What you are asked to do: Print every line of the records below verbatim, keeping their original order.

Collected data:

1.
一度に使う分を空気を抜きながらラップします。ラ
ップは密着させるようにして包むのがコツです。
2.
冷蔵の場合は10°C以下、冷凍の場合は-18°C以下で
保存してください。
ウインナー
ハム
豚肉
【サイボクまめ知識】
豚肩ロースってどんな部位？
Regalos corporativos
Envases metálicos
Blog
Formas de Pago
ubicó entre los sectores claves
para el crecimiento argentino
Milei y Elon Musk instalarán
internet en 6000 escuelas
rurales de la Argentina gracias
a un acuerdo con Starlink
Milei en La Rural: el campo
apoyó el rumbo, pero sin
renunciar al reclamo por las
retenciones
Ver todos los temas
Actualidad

Response:
1.
一度に使う分を空気を抜きながらラップします。ラ
ップは密着させるようにして包むのがコツです。
2.
冷蔵の場合は10°C以下、冷凍の場合は-18°C以下で
保存してください。
ウインナー
ハム
豚肉
【サイボクまめ知識】
豚肩ロースってどんな部位？
Regalos corporativos
Envases metálicos
Blog
Formas de Pago
ubicó entre los sectores claves
para el crecimiento argentino
Milei y Elon Musk instalarán
internet en 6000 escuelas
rurales de la Argentina gracias
a un acuerdo con Starlink
Milei en La Rural: el campo
apoyó el rumbo, pero sin
renunciar al reclamo por las
retenciones
Ver todos los temas
Actualidad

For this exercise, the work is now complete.